## Trecho para análise
______
Muito pelo contrário. Os milionários globais estão livres para ir e vir mesmo nos Estados Unidos “tolerância zero” de Donald Trump. O país que chegou a separar famílias de imigrantes ilegais este ano foi o segundo destino mais popular entre imigrantes abastados, recebendo 9 mil milionários em 2017.
Ficou atrás apenas da Austrália (10 mil), que leva vantagem por ser uma base mais próxima para negócios com países asiáticos, ter uma taxação de herança mais baixa e ser um país muito seguro.
Medo de violência
O empresário do mercado financeiro Cesar Braga trocou o Rio de Janeiro por Miami no final de 2015, motivado pelo agravamento da instabilidade político-econômica após a reeleição de Dilma Rousseff (PT). Casado com uma americana, mãe de suas duas filhas, ele conta que a mudança para os Estados Unidos sempre fora um plano B.
A escalada da violência na capital fluminense também pesou na decisão de levá-lo adiante. “Como atuava no mercado financeiro, percebi que a situação ia ficar caótica nos próximos anos. Mais da metade dos nossos amigos saíram do Brasil”, conta.
______
## Informações extraídas
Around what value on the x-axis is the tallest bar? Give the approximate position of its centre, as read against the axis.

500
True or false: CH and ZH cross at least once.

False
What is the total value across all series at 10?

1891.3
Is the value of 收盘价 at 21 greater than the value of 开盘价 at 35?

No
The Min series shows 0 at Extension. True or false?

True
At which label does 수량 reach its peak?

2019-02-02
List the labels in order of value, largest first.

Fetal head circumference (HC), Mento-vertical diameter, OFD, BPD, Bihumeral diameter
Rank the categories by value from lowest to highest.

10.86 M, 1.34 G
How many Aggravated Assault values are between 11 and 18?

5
______
## Requisito
Diga se cada afirmação concorda com o trecho sobre milionários imigrantes, respondendo sim ou não e citando as palavras decisivas do trecho: (a) Os Estados Unidos receberam 9 mil milionários em 2017. (b) A Austrália recebeu menos milionários que os Estados Unidos. (c) Cesar Braga se mudou do Rio de Janeiro para Miami no final de 2015.

## Resposta do exercício
(a) Sim: "recebendo 9 mil milionários em 2017".
(b) Não: "Ficou atrás apenas da Austrália (10 mil)".
(c) Sim: "trocou o Rio de Janeiro por Miami no final de 2015".